‘Aldborough…that fashionable and much-frequented watering-place’
In the opening years of the 19th century visitors began to come to Aldeburgh to enjoy its ‘clear and healthy’ air and to sample ‘the excellence of its water’. The Guide Book assures its readers that Aldeburgh ‘…is reckoned by physicians to be one of the most healthy places along the eastern shore, and as remarkable for repeated instances of longevity.’ As well as grand hotels, there were some fifteen lodging houses in 1820 not to mention about fifty houses which were ‘wholly or in part appropriated for the accommodation of strangers’ and ‘charging generally seven shillings per week for each room’.
The Guide Book opens: The prevailing taste of the day is to visit a Watering Place….Here the youth of both sexes exhibit their charms; the result is, some may catch a fortune, and some spend one. Some go for amusement, and some for gambling. The doctor sends his patients to the waters to prevent the disgrace of killing them. But the two leading motives are PLEASURE and HEALTH.’
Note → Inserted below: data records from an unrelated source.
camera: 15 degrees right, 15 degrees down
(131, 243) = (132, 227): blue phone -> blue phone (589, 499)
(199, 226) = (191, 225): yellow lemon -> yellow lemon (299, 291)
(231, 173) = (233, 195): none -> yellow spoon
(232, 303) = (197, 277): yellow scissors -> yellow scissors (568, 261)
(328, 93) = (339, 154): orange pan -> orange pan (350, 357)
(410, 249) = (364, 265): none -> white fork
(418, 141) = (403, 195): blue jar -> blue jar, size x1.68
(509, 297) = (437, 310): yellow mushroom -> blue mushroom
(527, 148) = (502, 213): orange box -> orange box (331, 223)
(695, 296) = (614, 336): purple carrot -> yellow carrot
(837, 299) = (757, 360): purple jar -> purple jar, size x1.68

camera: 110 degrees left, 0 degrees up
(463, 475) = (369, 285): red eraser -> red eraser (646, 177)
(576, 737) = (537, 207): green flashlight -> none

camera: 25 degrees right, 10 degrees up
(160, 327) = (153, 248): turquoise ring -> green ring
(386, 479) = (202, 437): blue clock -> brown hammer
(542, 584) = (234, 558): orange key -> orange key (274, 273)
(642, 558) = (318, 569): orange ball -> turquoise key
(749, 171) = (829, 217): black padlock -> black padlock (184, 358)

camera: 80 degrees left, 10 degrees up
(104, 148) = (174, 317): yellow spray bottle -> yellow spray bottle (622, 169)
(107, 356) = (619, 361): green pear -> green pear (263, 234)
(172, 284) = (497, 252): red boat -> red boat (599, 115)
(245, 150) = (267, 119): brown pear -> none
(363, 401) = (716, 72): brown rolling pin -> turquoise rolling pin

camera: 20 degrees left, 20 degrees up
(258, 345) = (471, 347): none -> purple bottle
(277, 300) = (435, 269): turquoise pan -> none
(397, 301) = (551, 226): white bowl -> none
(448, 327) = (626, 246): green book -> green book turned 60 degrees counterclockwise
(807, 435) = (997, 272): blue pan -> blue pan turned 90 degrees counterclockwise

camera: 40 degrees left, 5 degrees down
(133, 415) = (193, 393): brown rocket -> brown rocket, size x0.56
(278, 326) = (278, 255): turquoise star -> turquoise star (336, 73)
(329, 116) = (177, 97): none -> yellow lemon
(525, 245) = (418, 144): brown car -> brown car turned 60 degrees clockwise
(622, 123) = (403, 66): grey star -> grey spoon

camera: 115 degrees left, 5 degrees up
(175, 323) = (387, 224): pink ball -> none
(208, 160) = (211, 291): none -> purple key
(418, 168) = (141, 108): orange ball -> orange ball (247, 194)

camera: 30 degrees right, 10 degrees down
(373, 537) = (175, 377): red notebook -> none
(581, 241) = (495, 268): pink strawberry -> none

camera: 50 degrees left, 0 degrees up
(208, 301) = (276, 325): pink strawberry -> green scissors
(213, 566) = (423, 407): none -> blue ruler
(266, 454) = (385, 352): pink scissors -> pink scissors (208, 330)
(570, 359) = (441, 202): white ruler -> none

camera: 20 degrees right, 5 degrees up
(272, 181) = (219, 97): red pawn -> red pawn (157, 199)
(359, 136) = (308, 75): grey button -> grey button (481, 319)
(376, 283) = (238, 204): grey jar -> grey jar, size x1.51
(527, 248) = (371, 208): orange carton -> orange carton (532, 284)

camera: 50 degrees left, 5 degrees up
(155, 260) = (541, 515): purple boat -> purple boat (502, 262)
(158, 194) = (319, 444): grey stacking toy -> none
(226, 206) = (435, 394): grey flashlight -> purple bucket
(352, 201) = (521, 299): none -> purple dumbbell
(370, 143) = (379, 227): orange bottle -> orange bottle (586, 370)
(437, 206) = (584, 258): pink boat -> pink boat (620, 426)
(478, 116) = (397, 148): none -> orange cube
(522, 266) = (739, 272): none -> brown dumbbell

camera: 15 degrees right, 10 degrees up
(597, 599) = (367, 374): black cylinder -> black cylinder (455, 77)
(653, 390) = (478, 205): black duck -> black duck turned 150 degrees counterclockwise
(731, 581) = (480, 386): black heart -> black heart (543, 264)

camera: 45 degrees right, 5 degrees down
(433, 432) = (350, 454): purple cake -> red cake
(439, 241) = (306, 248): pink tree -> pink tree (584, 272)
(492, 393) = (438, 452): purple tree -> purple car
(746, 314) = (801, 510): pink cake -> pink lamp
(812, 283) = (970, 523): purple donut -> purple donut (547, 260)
In 1860 the White Lion was the principal hotel and one of the oldest. In this print it extends much too far north of the Moot Hall but it can clearly be seen that there is no sign of building beyond it.
By 1869 the Wentworth Terrace and North Lodge have joined the White Lion. Then North Lodge was converted into the Wentworth Castle Hotel which opened in 1900 and was soon attracting many fashionable visitors.